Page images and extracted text

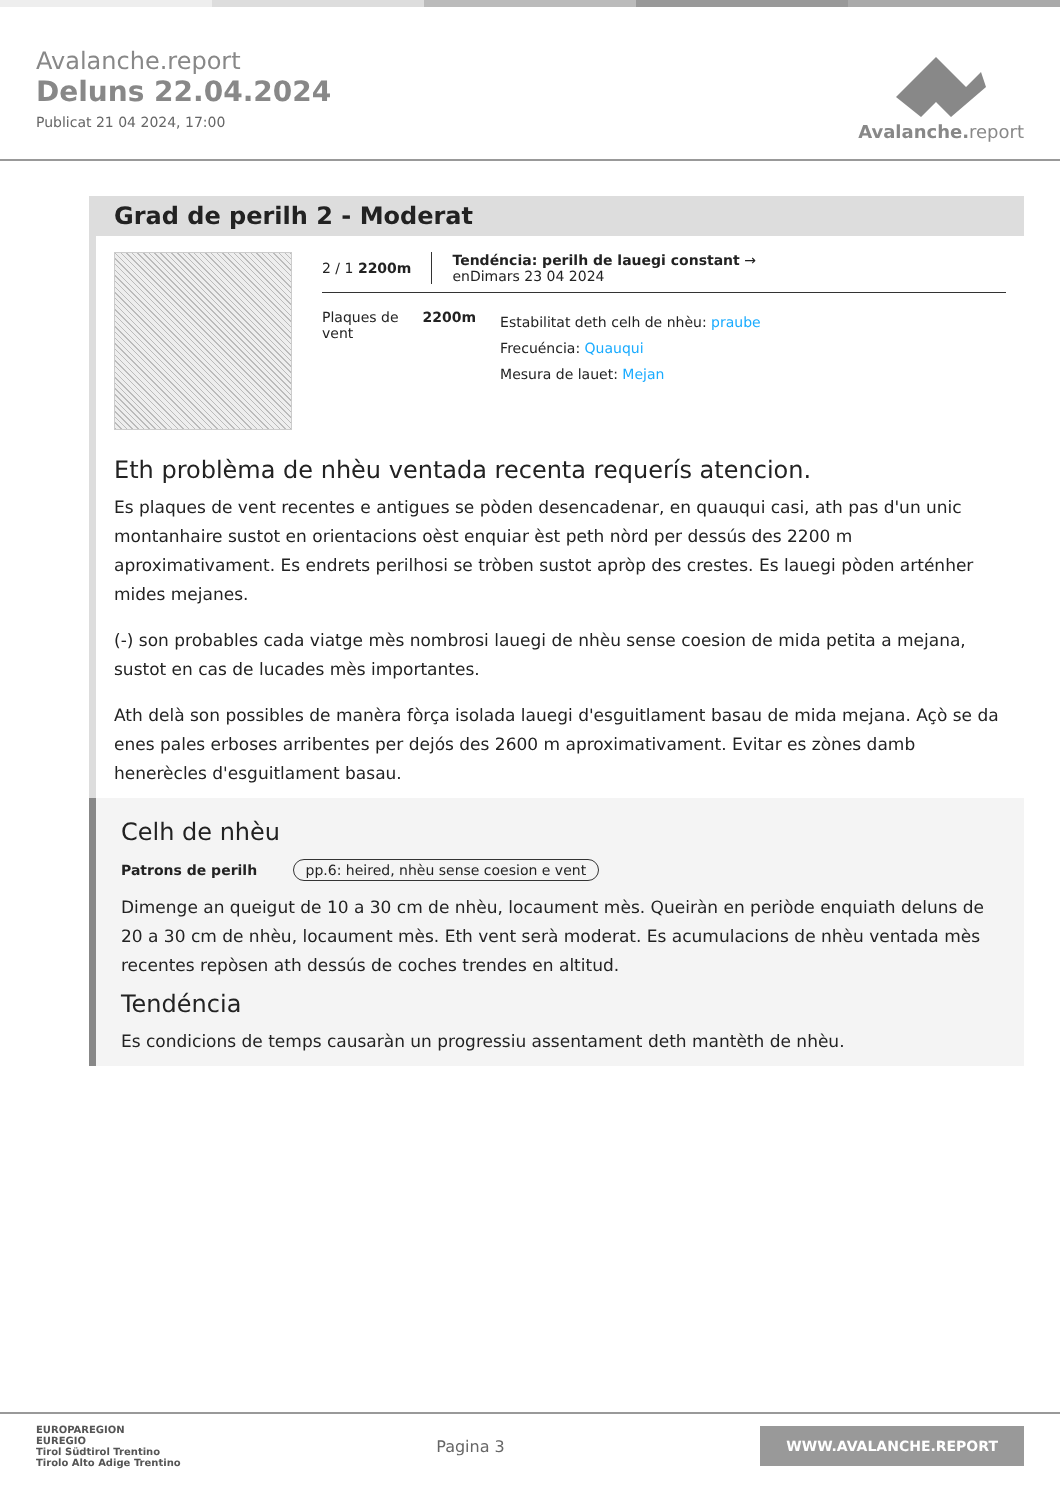Avalanche.report
Deluns 22.04.2024
Publicat 21 04 2024, 17:00
Avalanche. report
Grad de perilh 2 - Moderat
2 / 1 2200m
Tendéncia: perilh de lauegi constant →
enDimars 23 04 2024
Plaques de
vent
2200m
Estabilitat deth celh de nhèu: praube
Frecuéncia: Quauqui
Mesura de lauet: Mejan
Eth problèma de nhèu ventada recenta requerís atencion.
Es plaques de vent recentes e antigues se pòden desencadenar, en quauqui casi, ath pas d'un unic montanhaire sustot en orientacions oèst enquiar èst peth nòrd per dessús des 2200 m aproximativament. Es endrets perilhosi se tròben sustot apròp des crestes. Es lauegi pòden arténher mides mejanes.
(-) son probables cada viatge mès nombrosi lauegi de nhèu sense coesion de mida petita a mejana, sustot en cas de lucades mès importantes.
Ath delà son possibles de manèra fòrça isolada lauegi d'esguitlament basau de mida mejana. Açò se da enes pales erboses arribentes per dejós des 2600 m aproximativament. Evitar es zònes damb henerècles d'esguitlament basau.
Celh de nhèu
Patrons de perilh pp.6: heired, nhèu sense coesion e vent
Dimenge an queigut de 10 a 30 cm de nhèu, locaument mès. Queiràn en periòde enquiath deluns de 20 a 30 cm de nhèu, locaument mès. Eth vent serà moderat. Es acumulacions de nhèu ventada mès recentes repòsen ath dessús de coches trendes en altitud.
Tendéncia
Es condicions de temps causaràn un progressiu assentament deth mantèth de nhèu.
EUROPAREGION
EUREGIO
Tirol Südtirol Trentino
Tirolo Alto Adige Trentino
Pagina 3
WWW.AVALANCHE.REPORT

▶ **Work to be completed**:
Your answer should be the lines from the opening of the records through the line with "(-) son probables", both ends retyped exactly and pictures left out.

▶ **Solution for this task**:
Avalanche.report
Deluns 22.04.2024
Publicat 21 04 2024, 17:00
Avalanche. report
Grad de perilh 2 - Moderat
2 / 1 2200m
Tendéncia: perilh de lauegi constant →
enDimars 23 04 2024
Plaques de
vent
2200m
Estabilitat deth celh de nhèu: praube
Frecuéncia: Quauqui
Mesura de lauet: Mejan
Eth problèma de nhèu ventada recenta requerís atencion.
Es plaques de vent recentes e antigues se pòden desencadenar, en quauqui casi, ath pas d'un unic montanhaire sustot en orientacions oèst enquiar èst peth nòrd per dessús des 2200 m aproximativament. Es endrets perilhosi se tròben sustot apròp des crestes. Es lauegi pòden arténher mides mejanes.
(-) son probables cada viatge mès nombrosi lauegi de nhèu sense coesion de mida petita a mejana, sustot en cas de lucades mès importantes.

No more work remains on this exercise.